Scratch and more: All the librarians that contributed to this list acknowledge that it’s a great idea to get students started coding early. Some well-liked apps include Scratch, Scratch Jr, and Hopscotch. For younger students Miller recommends Kodable and Daisy the Dinosaur as well.
Seesaw: Digital portfolio apps like this one are becoming increasingly useful as educators and parents recognize the usefulness of a well-kept record of work. Miller worked at a standards-based, project-based learning school, where it was crucial the students be able to document their learning growth over the year. “The kids love using Seesaw because they can keep track of all their things in a digital portfolio,” Miller said. It keeps kids organized and can be a powerful curation tool too.
Storyboard That: Librarians have noticed that increasingly teachers are asking students to storyboard before writing. This Chrome app is great for that, according to Jay Salerno. Celtx Shots is another recommended option.
TechSmith Fuse: The app offers an easy way to move images from a phone to a computer, although Miller cautions it may not be free for much longer.
Terraria: Recommend by Miller’s son who is in fifth grade, this game rivals Minecraft in his mind. He likes it because it’s easier to create things than in Minecraft. The game costs $4.99. “I like how they can add words and the characters look a bit more realistic than they do in Minecraft,” Miller said.
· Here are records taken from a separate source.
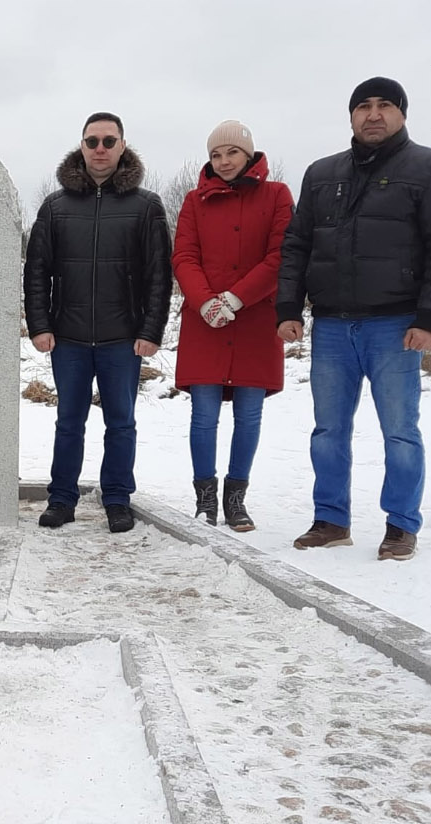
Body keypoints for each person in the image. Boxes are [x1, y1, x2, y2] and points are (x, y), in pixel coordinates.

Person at [277, 77, 431, 561]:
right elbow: (298, 243)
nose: (374, 114)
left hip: (395, 324)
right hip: (332, 326)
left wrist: (428, 317)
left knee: (400, 431)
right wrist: (288, 307)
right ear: (350, 116)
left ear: (402, 114)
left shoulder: (426, 168)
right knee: (328, 429)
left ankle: (401, 525)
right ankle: (331, 520)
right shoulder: (322, 174)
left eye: (385, 105)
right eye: (363, 106)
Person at [23, 111, 173, 534]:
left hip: (121, 339)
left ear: (123, 146)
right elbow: (37, 270)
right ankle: (61, 498)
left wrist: (150, 330)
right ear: (81, 146)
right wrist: (40, 324)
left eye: (109, 141)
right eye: (93, 142)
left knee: (121, 422)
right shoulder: (55, 206)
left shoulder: (146, 206)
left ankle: (117, 498)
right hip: (68, 337)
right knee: (69, 421)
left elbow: (159, 274)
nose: (101, 149)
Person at [172, 121, 293, 532]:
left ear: (249, 155)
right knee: (203, 415)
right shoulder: (193, 202)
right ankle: (205, 500)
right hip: (205, 322)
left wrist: (236, 298)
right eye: (215, 155)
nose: (223, 162)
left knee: (249, 414)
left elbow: (280, 256)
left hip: (255, 320)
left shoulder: (277, 196)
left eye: (232, 153)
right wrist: (206, 301)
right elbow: (184, 257)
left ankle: (236, 499)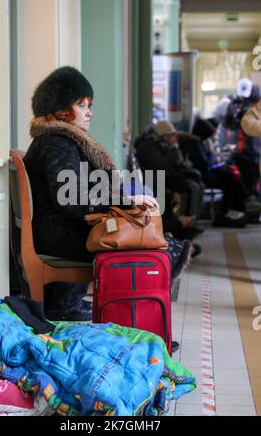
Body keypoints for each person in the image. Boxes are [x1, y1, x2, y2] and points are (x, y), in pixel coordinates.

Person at [23, 66, 191, 324]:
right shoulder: (56, 142)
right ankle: (140, 323)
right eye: (81, 105)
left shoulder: (58, 140)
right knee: (148, 250)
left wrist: (123, 200)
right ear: (60, 110)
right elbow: (72, 197)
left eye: (89, 104)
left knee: (152, 241)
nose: (89, 111)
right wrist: (125, 202)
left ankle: (121, 316)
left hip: (64, 228)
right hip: (60, 235)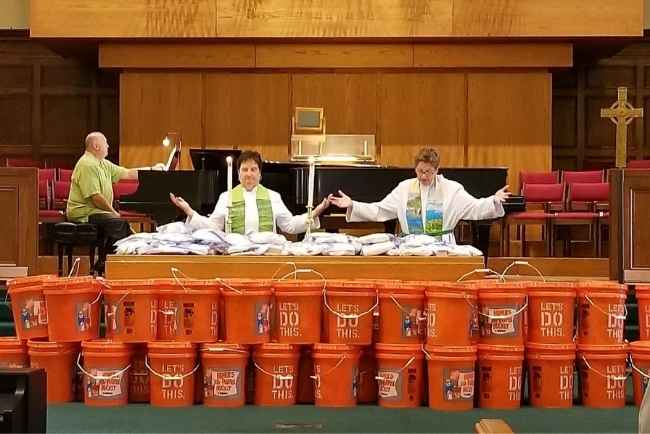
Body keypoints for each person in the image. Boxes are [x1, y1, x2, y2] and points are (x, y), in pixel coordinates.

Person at [328, 147, 510, 244]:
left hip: (442, 248)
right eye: (420, 171)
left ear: (437, 170)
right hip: (411, 247)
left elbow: (475, 208)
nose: (424, 176)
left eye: (429, 172)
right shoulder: (404, 189)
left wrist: (492, 200)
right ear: (415, 168)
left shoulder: (452, 190)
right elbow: (379, 210)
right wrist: (353, 205)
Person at [66, 131, 165, 274]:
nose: (108, 145)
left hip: (97, 211)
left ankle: (108, 262)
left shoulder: (103, 164)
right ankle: (107, 262)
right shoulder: (87, 164)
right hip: (83, 212)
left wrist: (152, 170)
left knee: (119, 222)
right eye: (105, 142)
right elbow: (96, 197)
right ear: (96, 146)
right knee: (117, 222)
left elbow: (128, 173)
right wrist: (113, 213)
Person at [170, 150, 329, 234]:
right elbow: (213, 226)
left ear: (260, 174)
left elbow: (289, 226)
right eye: (244, 169)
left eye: (253, 169)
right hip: (237, 254)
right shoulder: (227, 197)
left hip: (266, 254)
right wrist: (189, 211)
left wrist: (316, 212)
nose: (249, 173)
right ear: (238, 174)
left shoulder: (273, 197)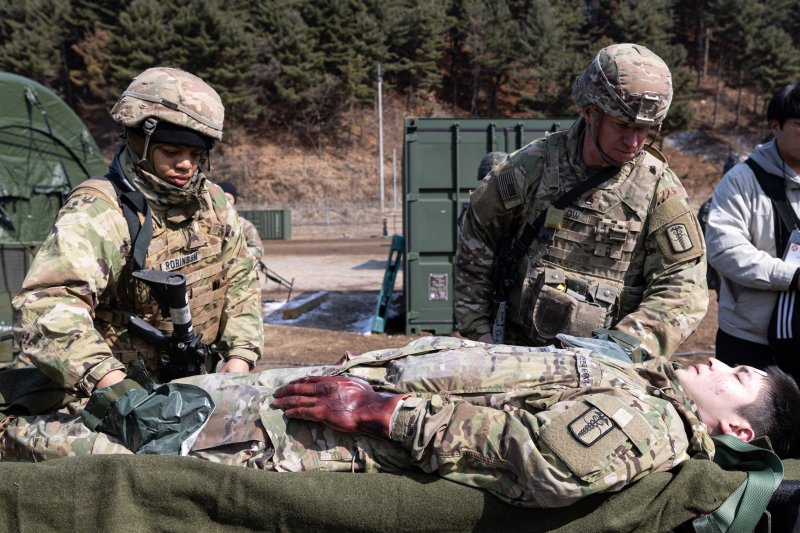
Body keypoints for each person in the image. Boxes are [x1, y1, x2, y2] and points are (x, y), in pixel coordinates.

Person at [0, 335, 798, 510]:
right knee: (91, 404)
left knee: (71, 445)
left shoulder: (653, 422)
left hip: (315, 430)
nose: (716, 366)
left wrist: (388, 410)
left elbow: (554, 463)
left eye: (737, 379)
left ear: (734, 431)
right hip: (312, 396)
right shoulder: (639, 376)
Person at [9, 67, 263, 415]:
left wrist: (237, 364)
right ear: (139, 140)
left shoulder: (213, 203)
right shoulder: (100, 211)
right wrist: (113, 385)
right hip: (116, 395)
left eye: (197, 153)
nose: (186, 165)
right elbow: (47, 306)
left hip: (201, 382)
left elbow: (240, 281)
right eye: (172, 151)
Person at [454, 43, 708, 359]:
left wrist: (621, 349)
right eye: (623, 126)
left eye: (645, 130)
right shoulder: (533, 167)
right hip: (515, 357)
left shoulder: (659, 190)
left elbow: (684, 288)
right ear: (591, 113)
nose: (633, 142)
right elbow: (476, 240)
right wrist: (479, 331)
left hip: (608, 371)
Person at [706, 83, 800, 371]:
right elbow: (725, 250)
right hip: (750, 340)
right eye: (799, 125)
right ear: (775, 126)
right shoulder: (742, 180)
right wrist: (792, 276)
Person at [217, 181, 264, 262]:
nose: (226, 202)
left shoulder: (244, 225)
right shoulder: (206, 222)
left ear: (234, 201)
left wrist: (236, 253)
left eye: (229, 199)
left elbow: (258, 250)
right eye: (222, 198)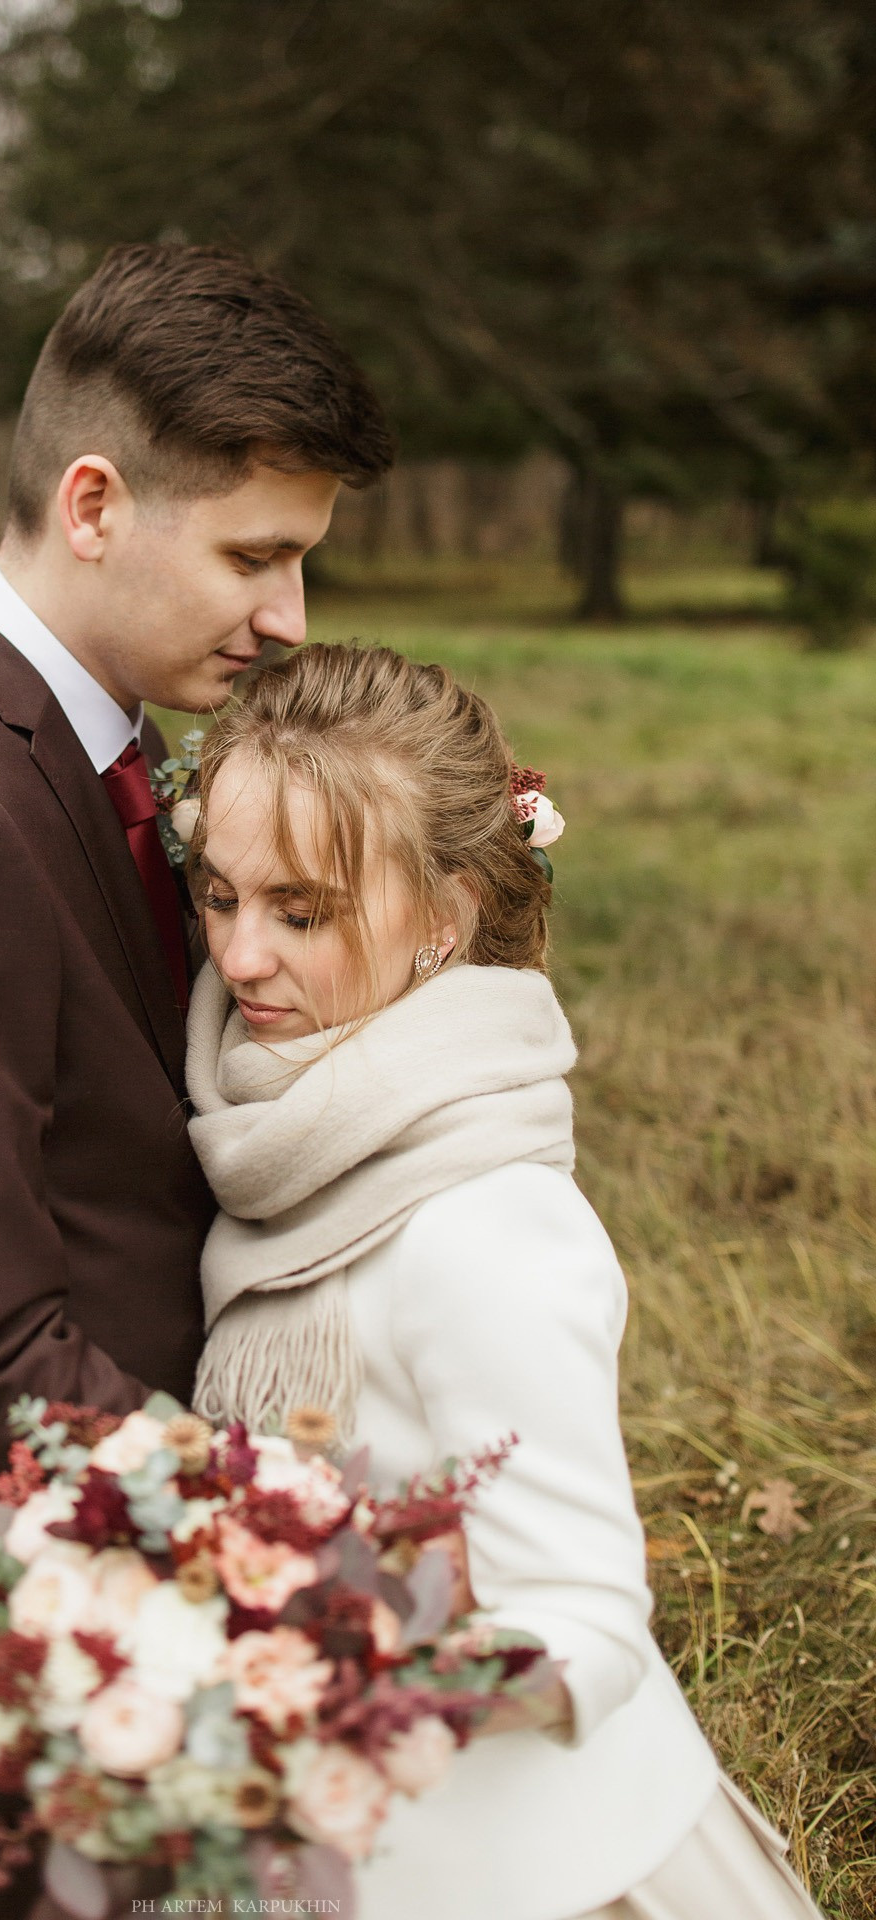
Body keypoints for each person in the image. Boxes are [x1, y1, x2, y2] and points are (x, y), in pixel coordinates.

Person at [0, 245, 393, 1919]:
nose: (289, 617)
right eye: (257, 556)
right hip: (28, 1637)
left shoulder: (105, 752)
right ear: (96, 502)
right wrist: (292, 1557)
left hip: (136, 1608)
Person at [182, 642, 823, 1920]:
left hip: (519, 1864)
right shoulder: (275, 1127)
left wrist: (358, 1678)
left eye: (299, 913)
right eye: (217, 895)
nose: (239, 957)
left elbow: (584, 1618)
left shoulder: (481, 1225)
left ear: (443, 917)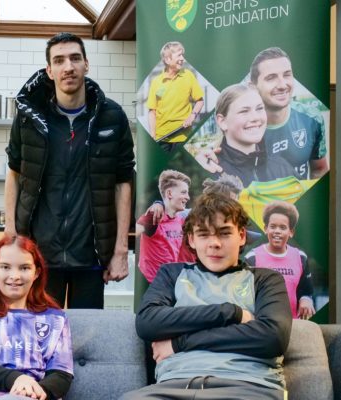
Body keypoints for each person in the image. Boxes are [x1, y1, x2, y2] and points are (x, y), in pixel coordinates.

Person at [4, 32, 134, 309]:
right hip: (40, 255)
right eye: (59, 61)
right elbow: (14, 172)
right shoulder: (30, 118)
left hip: (90, 254)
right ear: (49, 71)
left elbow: (123, 182)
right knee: (38, 338)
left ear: (86, 64)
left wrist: (121, 249)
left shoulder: (112, 116)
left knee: (84, 342)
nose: (68, 67)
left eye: (75, 58)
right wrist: (11, 234)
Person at [121, 193, 291, 400]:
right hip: (174, 386)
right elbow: (148, 322)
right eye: (203, 234)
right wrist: (231, 312)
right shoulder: (171, 274)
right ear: (191, 239)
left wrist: (179, 343)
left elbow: (272, 337)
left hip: (248, 386)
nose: (214, 243)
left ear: (242, 236)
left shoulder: (265, 279)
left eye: (224, 233)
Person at [0, 236, 73, 400]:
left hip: (36, 396)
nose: (15, 276)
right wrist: (17, 379)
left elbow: (62, 374)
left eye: (24, 268)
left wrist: (32, 392)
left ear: (36, 272)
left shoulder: (56, 319)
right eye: (5, 267)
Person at [197, 47, 328, 180]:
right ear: (253, 86)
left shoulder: (312, 118)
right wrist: (201, 159)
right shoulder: (241, 130)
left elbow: (320, 169)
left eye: (287, 74)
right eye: (271, 78)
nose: (283, 85)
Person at [209, 83, 297, 187]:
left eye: (259, 108)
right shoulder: (211, 171)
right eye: (244, 111)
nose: (255, 117)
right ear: (222, 121)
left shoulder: (282, 167)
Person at [245, 201, 315, 320]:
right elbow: (244, 297)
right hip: (262, 327)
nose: (277, 231)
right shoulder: (252, 258)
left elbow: (306, 290)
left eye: (283, 227)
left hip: (293, 326)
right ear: (266, 229)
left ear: (291, 232)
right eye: (273, 226)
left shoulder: (300, 257)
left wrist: (306, 300)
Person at [136, 170, 193, 283]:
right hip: (151, 284)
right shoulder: (153, 217)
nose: (188, 197)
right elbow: (133, 232)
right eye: (183, 192)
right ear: (169, 194)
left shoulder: (181, 217)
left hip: (170, 283)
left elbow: (201, 211)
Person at [147, 41, 204, 152]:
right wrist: (152, 134)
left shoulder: (188, 75)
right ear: (168, 59)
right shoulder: (157, 82)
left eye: (182, 55)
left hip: (183, 137)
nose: (182, 58)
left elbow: (200, 101)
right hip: (161, 138)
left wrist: (192, 116)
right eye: (179, 55)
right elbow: (152, 111)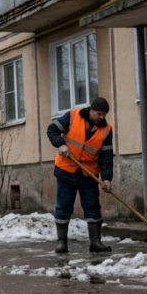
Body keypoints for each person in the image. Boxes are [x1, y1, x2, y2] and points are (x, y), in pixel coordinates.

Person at [47, 97, 114, 254]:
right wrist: (60, 145)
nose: (101, 117)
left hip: (89, 174)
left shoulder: (106, 130)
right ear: (91, 110)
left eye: (104, 114)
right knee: (63, 206)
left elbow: (106, 157)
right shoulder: (72, 116)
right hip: (66, 170)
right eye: (99, 114)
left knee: (92, 207)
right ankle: (61, 243)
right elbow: (52, 130)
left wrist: (106, 179)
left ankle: (95, 242)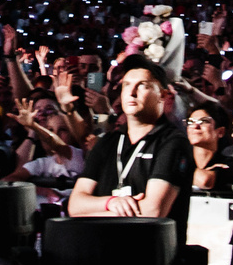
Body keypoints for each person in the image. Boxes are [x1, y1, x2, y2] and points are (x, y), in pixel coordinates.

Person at [68, 59, 192, 241]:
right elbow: (75, 205)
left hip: (150, 254)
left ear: (163, 95)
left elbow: (152, 211)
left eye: (142, 86)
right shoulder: (108, 142)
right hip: (102, 252)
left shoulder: (173, 141)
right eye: (127, 85)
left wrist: (92, 214)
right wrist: (112, 202)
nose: (131, 93)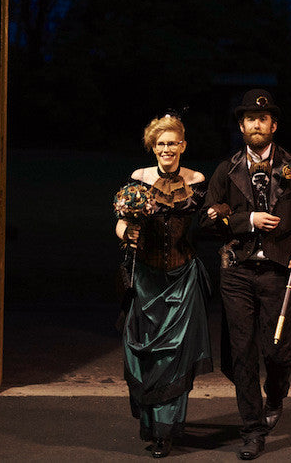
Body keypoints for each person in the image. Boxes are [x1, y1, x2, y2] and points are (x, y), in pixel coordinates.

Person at [201, 89, 291, 460]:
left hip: (277, 270)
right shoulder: (226, 169)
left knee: (277, 350)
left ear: (273, 125)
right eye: (249, 118)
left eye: (262, 118)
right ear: (241, 125)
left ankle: (277, 394)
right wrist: (246, 220)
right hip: (236, 270)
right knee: (242, 351)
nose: (256, 124)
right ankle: (251, 430)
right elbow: (208, 220)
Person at [114, 113, 213, 458]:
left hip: (182, 279)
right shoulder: (138, 179)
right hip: (146, 280)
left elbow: (209, 218)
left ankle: (165, 433)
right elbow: (121, 222)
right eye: (161, 144)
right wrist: (127, 233)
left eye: (173, 143)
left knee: (174, 356)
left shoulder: (198, 180)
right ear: (153, 147)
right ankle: (152, 424)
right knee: (146, 354)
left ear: (183, 145)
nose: (167, 149)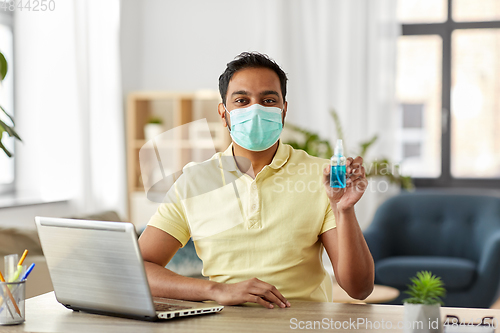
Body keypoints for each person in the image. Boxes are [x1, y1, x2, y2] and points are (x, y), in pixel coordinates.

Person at [138, 52, 374, 309]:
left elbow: (359, 288)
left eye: (268, 100)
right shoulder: (193, 182)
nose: (256, 109)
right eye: (242, 100)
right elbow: (139, 268)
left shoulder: (322, 177)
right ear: (223, 112)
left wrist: (344, 209)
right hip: (223, 324)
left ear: (284, 110)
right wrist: (216, 290)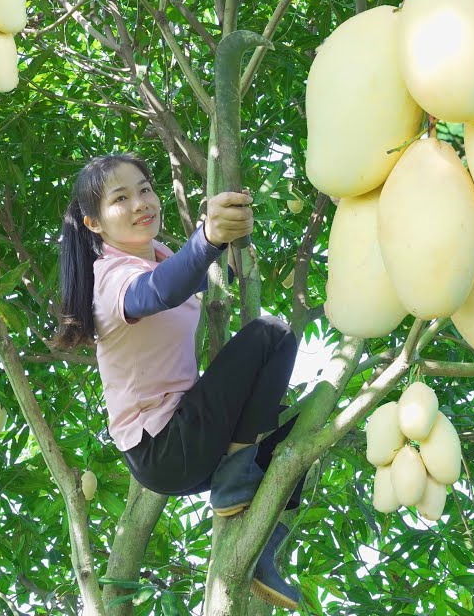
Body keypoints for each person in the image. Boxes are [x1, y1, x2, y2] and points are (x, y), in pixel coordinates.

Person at [53, 153, 308, 610]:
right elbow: (159, 290)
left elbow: (201, 275)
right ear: (94, 224)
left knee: (298, 435)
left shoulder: (160, 255)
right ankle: (235, 478)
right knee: (271, 335)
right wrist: (209, 236)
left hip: (192, 441)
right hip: (163, 445)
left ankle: (263, 555)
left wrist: (237, 239)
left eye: (145, 189)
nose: (140, 203)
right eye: (121, 198)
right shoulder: (111, 277)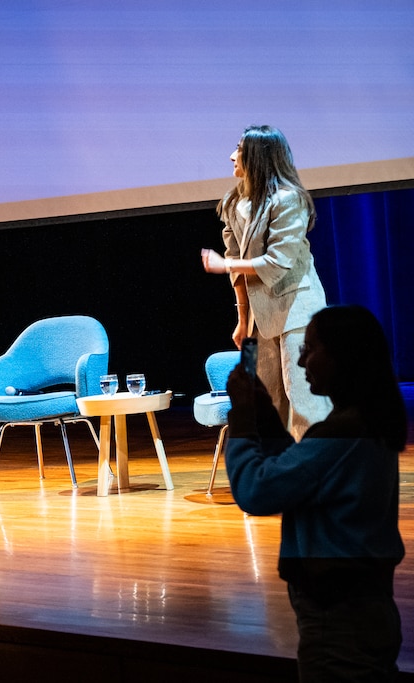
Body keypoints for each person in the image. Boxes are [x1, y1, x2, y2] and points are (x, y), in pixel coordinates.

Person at [224, 304, 406, 681]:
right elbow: (298, 476)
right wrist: (268, 418)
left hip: (339, 621)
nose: (302, 359)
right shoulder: (364, 424)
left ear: (342, 356)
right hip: (362, 610)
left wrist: (242, 418)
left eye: (310, 349)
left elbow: (256, 490)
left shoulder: (342, 434)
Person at [201, 125, 331, 440]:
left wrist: (224, 263)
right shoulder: (234, 201)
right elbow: (238, 268)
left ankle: (319, 473)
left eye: (240, 150)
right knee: (268, 401)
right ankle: (281, 474)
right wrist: (243, 320)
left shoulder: (288, 199)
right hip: (261, 316)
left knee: (302, 396)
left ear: (259, 157)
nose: (232, 156)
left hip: (297, 308)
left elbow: (276, 264)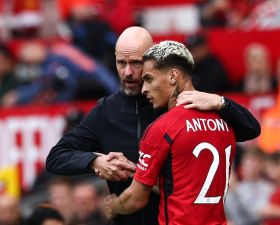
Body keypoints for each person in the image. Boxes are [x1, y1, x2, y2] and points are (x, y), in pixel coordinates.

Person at [46, 26, 261, 225]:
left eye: (136, 63)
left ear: (152, 59)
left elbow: (251, 129)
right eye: (121, 63)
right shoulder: (106, 110)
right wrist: (95, 160)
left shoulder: (186, 106)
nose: (128, 72)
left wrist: (221, 102)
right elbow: (56, 157)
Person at [103, 40, 237, 224]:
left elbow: (135, 200)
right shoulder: (225, 122)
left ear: (173, 77)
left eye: (149, 78)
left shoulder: (163, 128)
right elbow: (185, 184)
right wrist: (136, 170)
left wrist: (113, 206)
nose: (144, 88)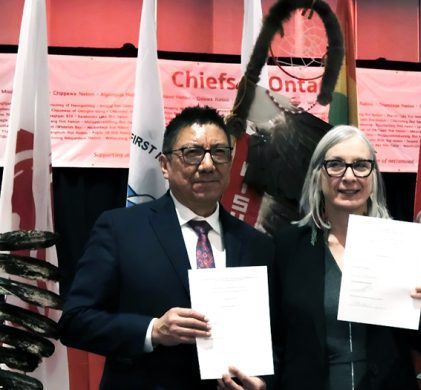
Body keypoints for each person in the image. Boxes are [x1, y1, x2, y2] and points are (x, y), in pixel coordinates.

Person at [59, 105, 274, 390]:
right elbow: (75, 322)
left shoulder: (256, 244)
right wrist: (153, 330)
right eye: (192, 153)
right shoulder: (121, 230)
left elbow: (277, 338)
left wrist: (261, 382)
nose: (208, 165)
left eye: (219, 152)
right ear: (165, 165)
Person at [265, 125, 421, 390]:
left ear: (373, 176)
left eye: (361, 165)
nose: (349, 177)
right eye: (336, 165)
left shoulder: (401, 245)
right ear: (318, 175)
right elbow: (274, 339)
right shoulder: (287, 246)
What Was There: “You stand in a spot, particularly in a city, and it finds you on the map and tells you about the history of what was there,” Luhtala said. “It’s very powerful.” The app shows the Google Maps street view with a historical overlay. Kids can also add their own content, which could make for a fun digital storytelling tool or examination of primary sources.
YAKit: This image manipulation tool adds some fun to digital storytelling by allowing students to animate mouths or eyeballs. “I really loved this one because there were a few more features that were a bit richer for older kids,”Miller said. She sometimes uses Chatterpix as well.